There are moments in our lives when we are so overwhelmed we feel like shutting down. The world is crumbling around us and life is too difficult to handle. Moments when we want to lose it, hide, curl up or just cry. We have all had moments when it seems that nothing, and no one, can help us, moments when we are utterly, and literally, exhausted. These are the moments when we should give up.

That's right, give up. When you've hit your wall and there's no escape, take all your pain, all your sorrow, all the "I can't," the "help me," and the "it's too much" moments and give them up to Christ. After all, he's already volunteered to take them for you.

When Christ suffered in Gethsemane, it was not only for our sins, it was for our sorrows, our pain and everything we go through. He was utterly forsaken by his father on the cross, rejected by his people and beaten and spit upon. He felt every sorrow, every pain, every suffering any of us have ever had. There is nothing on this earth you will experience that he has not. So why carry all your sorrow alone? Why carry it at all? Give it up to the Savior, he will carry your pain, and you as well.

You might ask, but, how can I do this? My pain is so raw, so real. I've lost a husband, a mother, a child, a limb, a life, a home. I've been hurt, abused, shamed or violated. How can I give this up? Why should I give this up? What if I'm not worthy of his love?

First of all, everyone is worthy of God's grace

. There is not one person on this earth he would not help, if given the opportunity. The grace of God is not earned. It is free to every one of his children. Open yourself up, and give your pain to him. When Christ was on the earth, he spent most of his time healing those who were sick, blind, lame or suffering because of their sins. All he asked them for was their faith, he asked them to love their neighbors, and to go and sin no more.
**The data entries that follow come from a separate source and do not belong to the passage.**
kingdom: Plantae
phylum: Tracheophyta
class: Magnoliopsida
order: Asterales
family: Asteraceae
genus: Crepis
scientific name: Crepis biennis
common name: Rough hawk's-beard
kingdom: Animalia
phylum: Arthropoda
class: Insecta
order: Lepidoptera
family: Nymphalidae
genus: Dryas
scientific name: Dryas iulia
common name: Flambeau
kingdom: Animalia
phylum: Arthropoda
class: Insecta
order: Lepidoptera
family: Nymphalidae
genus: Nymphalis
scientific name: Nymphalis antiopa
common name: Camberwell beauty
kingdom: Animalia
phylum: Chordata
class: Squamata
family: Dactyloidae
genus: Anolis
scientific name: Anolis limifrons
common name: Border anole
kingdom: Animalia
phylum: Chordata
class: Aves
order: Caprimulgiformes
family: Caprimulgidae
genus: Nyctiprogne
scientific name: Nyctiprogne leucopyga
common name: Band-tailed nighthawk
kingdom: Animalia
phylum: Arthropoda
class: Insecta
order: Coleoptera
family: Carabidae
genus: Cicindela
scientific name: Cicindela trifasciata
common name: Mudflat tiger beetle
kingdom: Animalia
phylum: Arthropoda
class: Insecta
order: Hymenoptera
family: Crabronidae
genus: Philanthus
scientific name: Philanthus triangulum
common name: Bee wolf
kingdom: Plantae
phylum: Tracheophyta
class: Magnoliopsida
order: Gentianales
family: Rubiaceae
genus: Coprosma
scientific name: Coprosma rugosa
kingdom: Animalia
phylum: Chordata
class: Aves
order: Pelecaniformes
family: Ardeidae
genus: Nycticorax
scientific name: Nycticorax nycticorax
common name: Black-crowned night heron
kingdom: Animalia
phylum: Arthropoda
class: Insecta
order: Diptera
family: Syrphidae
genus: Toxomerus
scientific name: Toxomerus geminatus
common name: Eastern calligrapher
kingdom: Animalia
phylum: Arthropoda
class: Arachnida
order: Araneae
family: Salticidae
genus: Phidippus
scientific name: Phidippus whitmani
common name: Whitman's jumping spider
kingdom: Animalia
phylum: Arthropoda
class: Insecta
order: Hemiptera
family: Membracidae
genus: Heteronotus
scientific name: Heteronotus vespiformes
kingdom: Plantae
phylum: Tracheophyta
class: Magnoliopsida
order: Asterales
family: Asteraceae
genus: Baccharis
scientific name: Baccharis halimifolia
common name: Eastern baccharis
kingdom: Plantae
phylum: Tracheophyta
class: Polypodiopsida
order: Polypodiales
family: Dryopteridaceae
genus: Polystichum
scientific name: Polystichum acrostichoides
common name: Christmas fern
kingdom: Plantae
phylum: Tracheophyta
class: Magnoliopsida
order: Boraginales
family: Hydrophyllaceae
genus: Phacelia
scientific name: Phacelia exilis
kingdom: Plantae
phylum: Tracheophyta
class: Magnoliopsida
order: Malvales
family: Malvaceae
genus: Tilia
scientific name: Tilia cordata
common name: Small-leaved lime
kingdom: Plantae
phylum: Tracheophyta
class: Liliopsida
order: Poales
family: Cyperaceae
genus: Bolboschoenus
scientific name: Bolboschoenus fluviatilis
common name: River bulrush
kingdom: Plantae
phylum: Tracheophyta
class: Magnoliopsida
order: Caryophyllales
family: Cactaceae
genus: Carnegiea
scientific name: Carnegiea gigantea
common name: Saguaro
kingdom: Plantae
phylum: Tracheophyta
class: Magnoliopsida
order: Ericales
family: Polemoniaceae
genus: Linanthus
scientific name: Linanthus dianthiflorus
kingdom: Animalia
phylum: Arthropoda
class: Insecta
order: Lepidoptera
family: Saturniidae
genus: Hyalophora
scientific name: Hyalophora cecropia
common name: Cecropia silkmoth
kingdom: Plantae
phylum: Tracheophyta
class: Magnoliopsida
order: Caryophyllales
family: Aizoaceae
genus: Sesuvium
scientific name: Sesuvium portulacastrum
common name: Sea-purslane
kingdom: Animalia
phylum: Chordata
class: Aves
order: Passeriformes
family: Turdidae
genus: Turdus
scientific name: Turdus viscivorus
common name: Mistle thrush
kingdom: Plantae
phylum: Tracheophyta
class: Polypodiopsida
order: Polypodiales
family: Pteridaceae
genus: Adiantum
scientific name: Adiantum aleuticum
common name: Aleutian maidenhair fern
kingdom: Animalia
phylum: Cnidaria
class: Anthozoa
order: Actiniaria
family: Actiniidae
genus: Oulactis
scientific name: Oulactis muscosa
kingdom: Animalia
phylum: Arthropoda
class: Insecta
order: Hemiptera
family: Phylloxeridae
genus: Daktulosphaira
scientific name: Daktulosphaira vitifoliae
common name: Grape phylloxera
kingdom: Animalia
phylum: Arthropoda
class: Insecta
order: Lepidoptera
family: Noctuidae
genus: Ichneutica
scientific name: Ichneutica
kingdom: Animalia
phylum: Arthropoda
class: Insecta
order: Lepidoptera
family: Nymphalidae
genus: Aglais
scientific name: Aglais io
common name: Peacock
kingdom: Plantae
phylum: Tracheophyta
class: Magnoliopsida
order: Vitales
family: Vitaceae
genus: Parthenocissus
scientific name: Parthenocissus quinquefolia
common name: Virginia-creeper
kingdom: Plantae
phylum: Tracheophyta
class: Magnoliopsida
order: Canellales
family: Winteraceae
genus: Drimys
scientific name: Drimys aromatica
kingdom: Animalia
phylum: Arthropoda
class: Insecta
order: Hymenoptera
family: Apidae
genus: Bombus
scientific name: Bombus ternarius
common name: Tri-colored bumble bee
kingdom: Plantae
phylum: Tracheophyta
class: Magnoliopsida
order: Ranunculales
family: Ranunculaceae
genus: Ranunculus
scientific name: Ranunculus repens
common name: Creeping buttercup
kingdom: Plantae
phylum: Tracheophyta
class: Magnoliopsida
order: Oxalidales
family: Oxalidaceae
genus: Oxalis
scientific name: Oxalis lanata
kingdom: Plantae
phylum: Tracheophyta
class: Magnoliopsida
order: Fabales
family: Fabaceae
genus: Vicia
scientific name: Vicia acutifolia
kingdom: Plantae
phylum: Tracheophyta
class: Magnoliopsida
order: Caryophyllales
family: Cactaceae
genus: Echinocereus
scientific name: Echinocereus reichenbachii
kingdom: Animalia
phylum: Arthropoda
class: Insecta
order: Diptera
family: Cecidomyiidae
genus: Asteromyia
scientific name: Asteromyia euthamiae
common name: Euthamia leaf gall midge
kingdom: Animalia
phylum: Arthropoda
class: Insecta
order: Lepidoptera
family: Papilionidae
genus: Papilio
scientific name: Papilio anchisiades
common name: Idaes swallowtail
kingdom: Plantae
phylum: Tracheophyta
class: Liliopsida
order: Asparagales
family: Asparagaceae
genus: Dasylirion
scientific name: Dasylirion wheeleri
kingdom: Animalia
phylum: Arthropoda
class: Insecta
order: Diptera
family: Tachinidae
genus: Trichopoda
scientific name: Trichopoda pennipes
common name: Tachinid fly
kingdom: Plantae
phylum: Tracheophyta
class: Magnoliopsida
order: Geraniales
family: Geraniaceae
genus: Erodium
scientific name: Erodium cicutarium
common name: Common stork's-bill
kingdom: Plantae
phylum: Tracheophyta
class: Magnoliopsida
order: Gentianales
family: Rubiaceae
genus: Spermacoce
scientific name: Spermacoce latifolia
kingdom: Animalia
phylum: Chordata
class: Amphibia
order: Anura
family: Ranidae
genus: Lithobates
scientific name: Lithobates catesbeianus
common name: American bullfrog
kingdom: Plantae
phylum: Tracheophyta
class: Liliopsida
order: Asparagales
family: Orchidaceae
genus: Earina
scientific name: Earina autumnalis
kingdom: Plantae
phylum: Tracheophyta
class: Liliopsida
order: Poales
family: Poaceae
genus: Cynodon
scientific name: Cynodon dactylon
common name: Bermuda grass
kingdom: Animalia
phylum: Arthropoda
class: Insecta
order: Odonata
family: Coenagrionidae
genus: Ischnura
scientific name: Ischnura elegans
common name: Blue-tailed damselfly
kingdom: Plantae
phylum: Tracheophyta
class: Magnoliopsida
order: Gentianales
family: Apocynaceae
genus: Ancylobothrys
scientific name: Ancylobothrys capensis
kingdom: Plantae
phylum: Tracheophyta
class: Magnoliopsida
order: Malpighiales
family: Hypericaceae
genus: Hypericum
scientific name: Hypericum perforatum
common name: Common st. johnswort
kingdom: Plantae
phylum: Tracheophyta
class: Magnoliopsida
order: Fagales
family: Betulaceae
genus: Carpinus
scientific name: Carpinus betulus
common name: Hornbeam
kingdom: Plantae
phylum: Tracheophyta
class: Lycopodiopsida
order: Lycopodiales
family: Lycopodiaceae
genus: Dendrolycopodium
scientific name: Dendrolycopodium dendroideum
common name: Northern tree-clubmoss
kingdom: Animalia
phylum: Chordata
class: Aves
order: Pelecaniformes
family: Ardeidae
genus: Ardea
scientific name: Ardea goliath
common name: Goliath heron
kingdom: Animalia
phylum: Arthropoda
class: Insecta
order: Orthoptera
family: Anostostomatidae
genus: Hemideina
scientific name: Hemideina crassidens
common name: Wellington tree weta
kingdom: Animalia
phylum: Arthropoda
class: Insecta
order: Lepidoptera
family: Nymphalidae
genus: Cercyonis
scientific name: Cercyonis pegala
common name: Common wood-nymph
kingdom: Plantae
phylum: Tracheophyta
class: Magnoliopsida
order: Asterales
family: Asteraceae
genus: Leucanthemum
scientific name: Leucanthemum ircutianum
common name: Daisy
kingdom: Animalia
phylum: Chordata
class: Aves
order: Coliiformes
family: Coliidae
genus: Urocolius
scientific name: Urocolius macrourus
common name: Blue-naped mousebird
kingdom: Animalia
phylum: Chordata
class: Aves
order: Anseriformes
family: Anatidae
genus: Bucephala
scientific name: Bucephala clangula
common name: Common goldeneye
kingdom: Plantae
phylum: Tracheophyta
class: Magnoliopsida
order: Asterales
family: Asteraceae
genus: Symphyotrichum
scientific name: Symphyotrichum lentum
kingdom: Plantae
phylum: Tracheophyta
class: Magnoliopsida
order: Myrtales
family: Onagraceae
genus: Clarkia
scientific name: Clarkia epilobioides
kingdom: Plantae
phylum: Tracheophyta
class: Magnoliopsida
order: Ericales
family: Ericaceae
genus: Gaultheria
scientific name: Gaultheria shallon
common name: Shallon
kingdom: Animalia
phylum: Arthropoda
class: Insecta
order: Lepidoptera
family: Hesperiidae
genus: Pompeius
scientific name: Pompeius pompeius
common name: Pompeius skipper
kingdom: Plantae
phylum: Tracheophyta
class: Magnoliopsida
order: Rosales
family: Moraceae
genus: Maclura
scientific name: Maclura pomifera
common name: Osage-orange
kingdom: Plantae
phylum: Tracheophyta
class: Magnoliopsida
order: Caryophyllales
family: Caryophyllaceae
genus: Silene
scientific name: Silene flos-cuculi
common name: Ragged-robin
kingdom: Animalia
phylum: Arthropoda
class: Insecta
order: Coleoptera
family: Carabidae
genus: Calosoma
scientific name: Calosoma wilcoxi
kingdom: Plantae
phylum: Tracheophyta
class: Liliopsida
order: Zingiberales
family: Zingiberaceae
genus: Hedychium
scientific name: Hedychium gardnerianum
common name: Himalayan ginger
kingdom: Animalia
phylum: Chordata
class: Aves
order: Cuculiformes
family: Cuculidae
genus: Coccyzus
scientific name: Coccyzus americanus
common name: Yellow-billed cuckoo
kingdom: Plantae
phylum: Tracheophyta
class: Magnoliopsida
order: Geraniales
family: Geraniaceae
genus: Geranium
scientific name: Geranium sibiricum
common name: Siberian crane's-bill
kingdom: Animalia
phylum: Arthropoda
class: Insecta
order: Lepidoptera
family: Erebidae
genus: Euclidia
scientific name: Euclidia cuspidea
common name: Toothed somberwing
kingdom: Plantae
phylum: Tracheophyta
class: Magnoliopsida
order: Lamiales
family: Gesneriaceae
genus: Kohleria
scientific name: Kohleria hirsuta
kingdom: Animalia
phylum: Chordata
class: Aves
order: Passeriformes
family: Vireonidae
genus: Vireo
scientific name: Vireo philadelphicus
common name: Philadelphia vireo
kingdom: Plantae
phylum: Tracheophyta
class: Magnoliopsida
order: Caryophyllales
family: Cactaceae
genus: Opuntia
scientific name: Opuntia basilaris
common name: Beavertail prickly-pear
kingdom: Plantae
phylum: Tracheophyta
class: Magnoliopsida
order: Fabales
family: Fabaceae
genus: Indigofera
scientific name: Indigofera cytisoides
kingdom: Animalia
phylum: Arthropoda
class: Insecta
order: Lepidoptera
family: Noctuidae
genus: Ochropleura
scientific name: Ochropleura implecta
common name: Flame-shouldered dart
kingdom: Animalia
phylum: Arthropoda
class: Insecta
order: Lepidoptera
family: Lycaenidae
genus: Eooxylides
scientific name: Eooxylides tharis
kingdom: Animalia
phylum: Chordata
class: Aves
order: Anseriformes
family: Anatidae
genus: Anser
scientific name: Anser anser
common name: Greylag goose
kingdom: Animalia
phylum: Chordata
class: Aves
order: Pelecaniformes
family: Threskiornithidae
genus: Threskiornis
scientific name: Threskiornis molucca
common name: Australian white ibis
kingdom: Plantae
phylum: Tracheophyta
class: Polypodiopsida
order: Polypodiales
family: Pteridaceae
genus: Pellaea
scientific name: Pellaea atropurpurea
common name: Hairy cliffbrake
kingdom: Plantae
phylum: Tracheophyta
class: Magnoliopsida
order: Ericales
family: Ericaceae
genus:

This is all he asks of us.

How can you let go

? This may be the hardest part. When we let go of our fears, doubts, anger or anxiety we may feel like we've lost all control. But that is the point, isn't it? Release your fear of losing someone you love, let it go. Have faith in the Lord's plan, it's a good one! Grief and mourning are good, and healthy, but let go of the prolonged pain and anger you may be hanging on to. Find a quiet spot and plead with the Lord, let him know all of your fears, everything your feeling. Ask for help, plead for peace. It's yours for the asking, all he wants in return is your faith.

Why should you give up

? You cannot carry all of your life's pain, grief, anger, anxiety and sorrow alone. You were not designed to physically do this. And why would you want to live in utter misery and pass that misery onto your children? Your family is very sensitive to your feelings, whether they say so or not. Shouldering all that pain has a profound effect on the spirit and atmosphere in your home. You will never be truly happy in this life, or the next, without developing the faith in Christ needed to let go of all your worries and let him bring you peace.

Ask yourself how hanging on to pain and anger benefits you?

By continuing to be angry and blame others for your troubles, you may be avoiding looking long and hard at yourself. Are there changes you need to make? Let go of your anger towards others. Forgive yourself as the Savior forgives you. Release the anger and reserve that energy for positive changes.

How do I grow closer to the Savior, and accept his grace

? How did you get to know your spouse or your best friend? You spend time together immersed in his or her company. Invite Christ into your life. Pray, read about him and talk with him. He is waiting for you to invite him in. You will feel his great love for you.

The love of God is so powerful, his grace so profound, he can envelop us in his peace and bring joy to our lives, if we let him in. This requires us to let go of our pain, our weaknesses and our plans. His plan, his peace and his love are greater than any we could possibly find on earth. Give it up and give it to him.